The OpenDocument Foundation has disappeared, taking with it its Web site and having deleted pages Google had been hosting for it, including news on its Compound Document Format translator project.

The only official confirmation of the group's disbanding was provided yesterday, in the form of the two-word sentence, "It is," appearing in Foundation co-founder Sam Riser's blog posting yesterday.

Specifically, Riser wrote, "People have wondered why I haven't blogged about the Foundation closing. It is. And I haven't said anything here because corporate housekeeping takes a little time: board votes, blah blah blah. We will issue a press release when we have thought through and fully understand what we are going to do next."

Although the Foundation at one time was synonymous with the open-source format upon which OpenOffice, StarOffice, and now Lotus' new Symphony suite are based, the news of its closing may in some respects not be bad news for ODF's current proponents. In recent weeks, the Foundation had been changing course, attacking ODF for having allegedly abandoned the format's original mission. Instead, Riser, along with partners Gary Edwards and Buck "Marbux" Martin, turned their attention to a World-Wide Web Consortium project called Compound Document Format.

It's not an ODF alternative; indeed, its purpose is actually to accrue any number of possible XML-based descriptive formats under a collective envelope. ODF and Microsoft's Office Open XML may be among those formats that CDF would theoretically help bind together, using a "glue" made up of XML and derivatives of HTML and XForms - two other W3C creations.

But in serving as that "glue," the Foundation's founders had recently said they believed CDF could fulfill the original goals of the ODF format - goals they described as having been circumvented by their current backers, perhaps in the effort to keep OOXML from being considered an equal player. To that end, they established what had been called the da Vinci Project, whose stated goal was to build a better bridge between OOXML and ODF than Microsoft itself is working on, using CDF as a go-between.

Today, the da Vinci Project appears dead, as its home pages on Google were also struck down.

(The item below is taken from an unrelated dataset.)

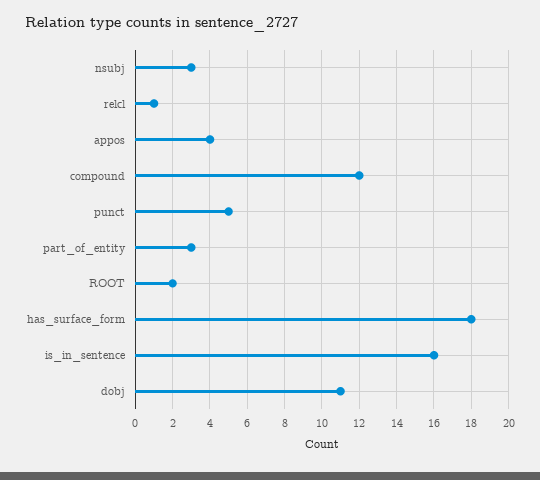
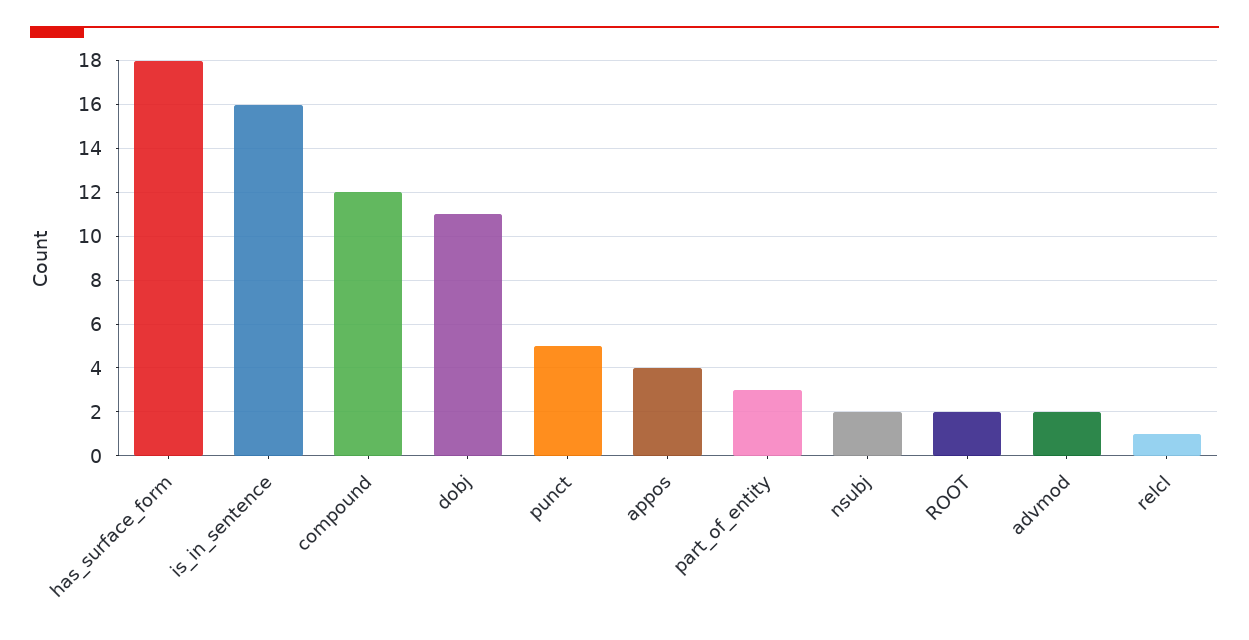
nsubj: 3 -> 2
advmod: none -> 2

ODF is far from being a ship without a tiller at this point. As a standard, its development remains guided by the OASIS standards body; and its promotion among potential adopters and customers is currently being handled by the OpenDocument Fellowship. Gary Edwards remains listed as a member there, even though the two ODFs supposedly parted waves two weeks ago.

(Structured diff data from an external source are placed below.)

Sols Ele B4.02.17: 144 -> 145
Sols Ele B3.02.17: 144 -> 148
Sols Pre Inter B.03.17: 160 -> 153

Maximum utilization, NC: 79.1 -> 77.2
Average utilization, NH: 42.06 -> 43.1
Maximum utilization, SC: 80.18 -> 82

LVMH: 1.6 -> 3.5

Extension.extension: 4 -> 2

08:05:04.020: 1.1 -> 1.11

Redmond Developer News publisher Michael Desmond reported in his column today that Sun Microsystems chief open-source officer Simon Phipps (apparently at the Oracle OpenWorld conference today in San Francisco) confided to him that he considered the OpenDocument Foundation "a shell that consists of just three people." That shell apparently split off of the core group, going its own way, Phipps told Desmond, when OASIS evolved in a more corporate direction.

But also, with the CDF project already being steered by an established organization - the one which gave birth to this Web thing you read about in the papers - the sad fact today is that the OpenDocument Foundation may end up not being missed.